Females of many species—including ants, bats, and whale sharks—can fertilize eggs with stored sperm, resulting in offspring, but until now the phenomenon has been restricted to laboratory experiments. “This is the first study to my knowledge that looks at the reproduction of dead and live males in a wild population,” lead author Andrés Lopez-Sepulcre, an evolutionary biologist at The École Normale Supérieure de Paris, told LiveScience.

The authors also state that the guppies’ posthumous reproductive strategy could play an important role in sustaining genetic diversity in natural populations. Through the accumulation of genetically diverse sperm, females could increase the likelihood of producing offspring adapted to a wide variety of environmental conditions.


Spores drift off the left side of mushrooms clinging to a tree.FLICKR, GLENN HANSON

High velocity spore dispersal

Thousands of fungal species launch their microscopic spores into the air through hundreds of elaborate structures that resemble high-power water cannons. The structures eject the spores with the acceleration of thousands of Gs—among the fastest projectiles in nature—in order to escape a several millimeter-thick layer of stagnant air that surrounds their spore-producing fruiting bodies. A paper published in the Journal of the Royal Society Interface last month (June 19) found that the central mechanism of the spore shooting apparatus, called an apical ring, works like an O-ring, a type of flat, flexible gasket used in motor engines.

The researchers found that the shape of the apical ring is critical to achieving such high-velocity spore ejection. However, they were surprised to find a wide diversity of apical ring and spore sizes and shapes among various species. These characteristics were so diverse, in fact, that the researchers suggest their use as factors for identifying species and making inferences about the evolutionary relationships among species.

To test the efficacy of spore dispersal for the various designs, the researchers computed the maximum launch velocity for 45 fungal species given the spore diameter and the apical ring’s length, width, and thickness. Despite the large morphological diversity, launch velocities were found to be within 2 percent of the optimum for more than 90 percent of the species.


The European blackbird (Turdus merula)WIKIPEDIA, CAROL SPEARS

Urban life alters bird clocks

The bright lights and bustling streets of the big city create for a fast-paced lifestyle—and not just for humans. City-dwelling blackbirds get up earlier and stay active longer than their forest brethren, likely due to altered circadian clocks, according to study published last month (June 5) in the Proceedings of the Royal Society B.

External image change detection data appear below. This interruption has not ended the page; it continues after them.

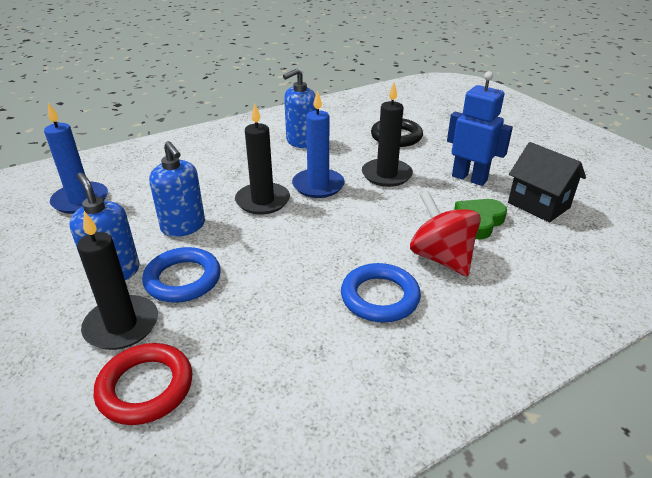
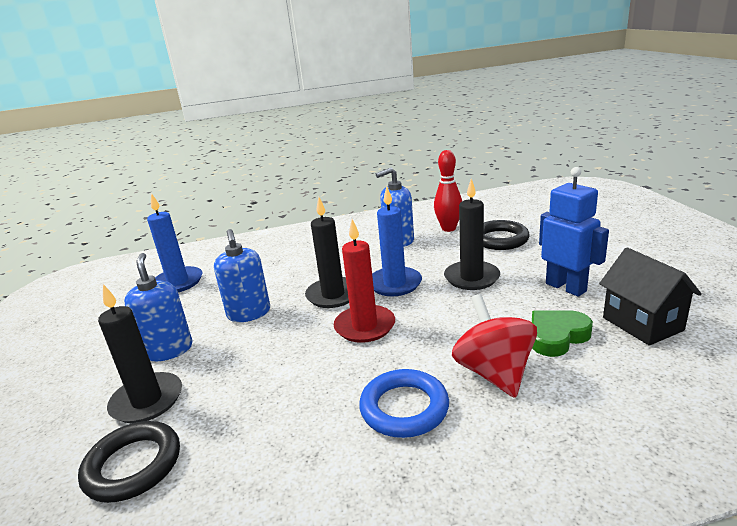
camera: 20 degrees right, 10 degrees down
(145, 387) = (133, 465): red ring -> black ring
(183, 279) = (222, 363): blue ring -> none
(309, 229) = (365, 326): none -> red candle
(344, 127) = (448, 228): none -> red bowling pin

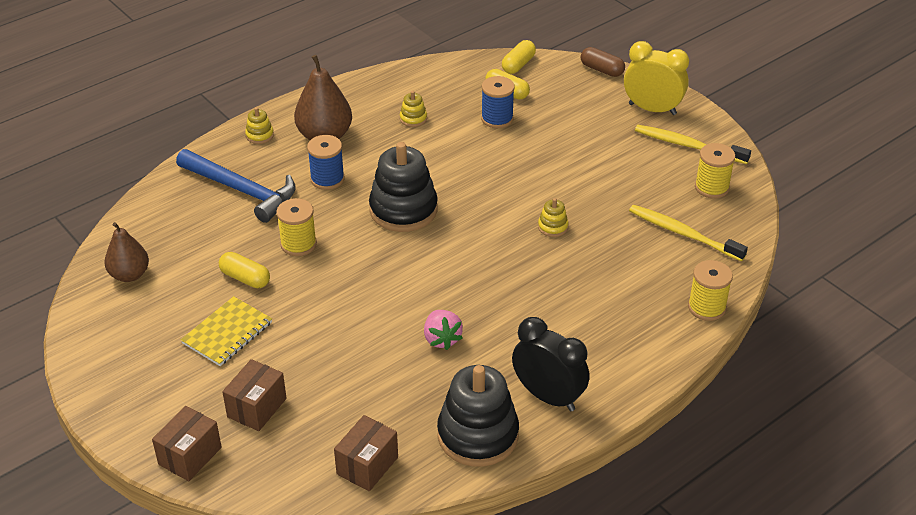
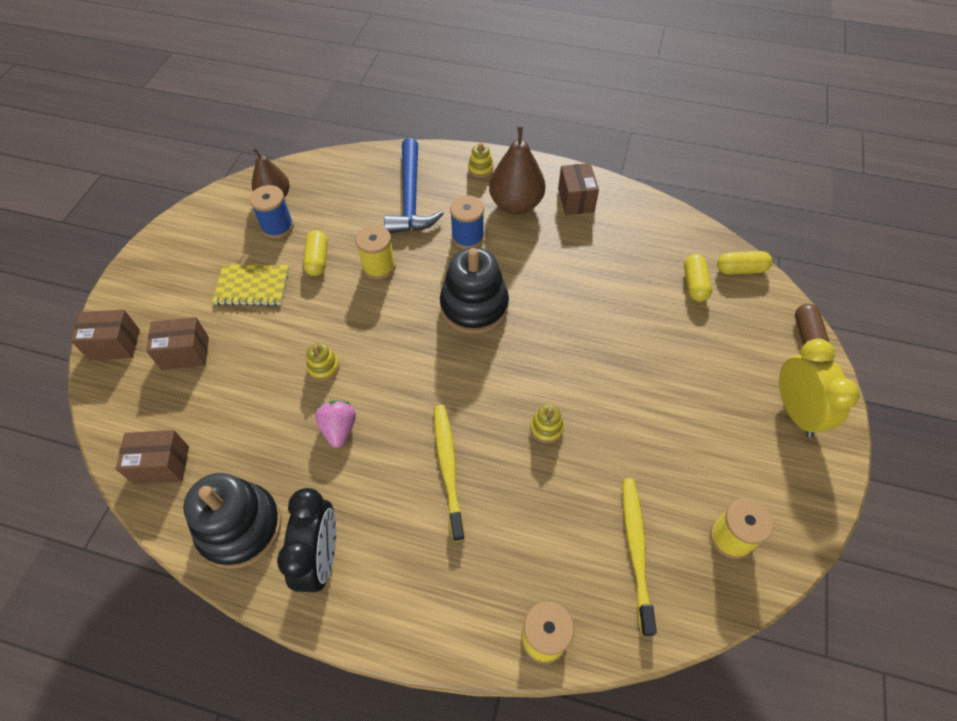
camera: 55 degrees right, 15 degrees up
(359, 103) = (576, 200): none -> brown box
(413, 119) = (592, 244): yellow stacking toy -> yellow stacking toy (323, 367)
(442, 339) = (339, 429): pink strawberry -> pink strawberry turned 135 degrees clockwise
(497, 119) = (651, 299): blue spool -> blue spool (277, 226)
(688, 145) = (774, 476): yellow toothbrush -> yellow toothbrush (448, 467)

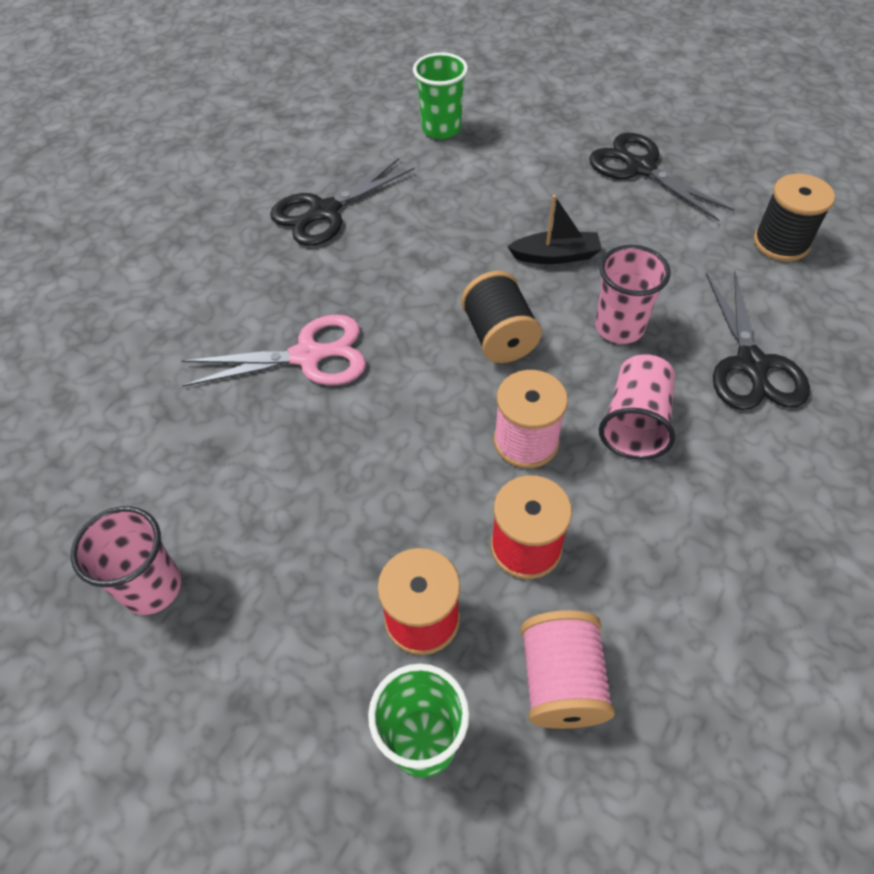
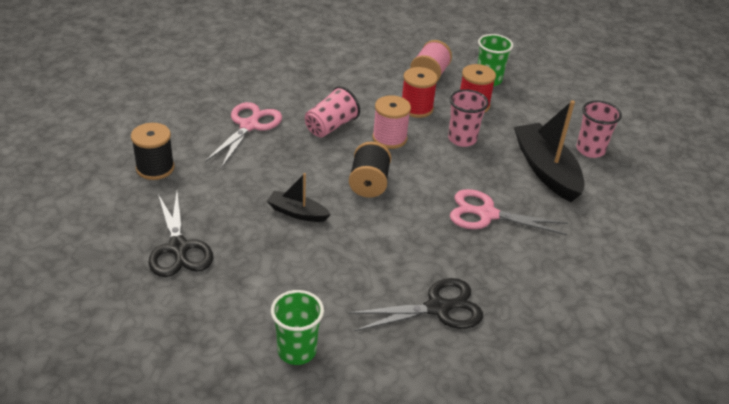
camera: 160 degrees left, 15 degrees down
(233, 490) = (546, 170): none -> black boat
(619, 327) = (298, 164): pink cup -> pink cup (462, 139)
(751, 365) = (249, 125): black scissors -> pink scissors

Researchers attached tiny transmitters to the legs of European blackbirds (Turdus merula) living in Munich, Germany, as well as those living in a nearby forest. The activity-tracking devices indicated that city birds started their day nearly half an hour earlier and were active for an extra 6 minutes into the night. The researchers then placed several birds taken from the city and the forest into sound- and light-insulated chambers to test whether differences in the birds’ activity patterns were due to physiological changes. The chambers were illuminated with a constant, dim source of light for 10 days so the birds would lose track of what time of day it was. At the end of the experiment, the urban birds took about 50 minutes less than forest birds to go through a full 24-hour cycle of activity. With no daylight cues, the city birds also experienced more irregular activity patterns than the forest birds.

The flexibility of the blackbirds’ biological clocks may make them more adaptable to urban environments, which are not as predictable as those in the wild, lead author Davide Dominoni, an ecologist at the Max Planck Institute for Ornithology, told Nature. Dominoni also told Nature that his group plans to test whether humans living in cities also have altered circadian clocks.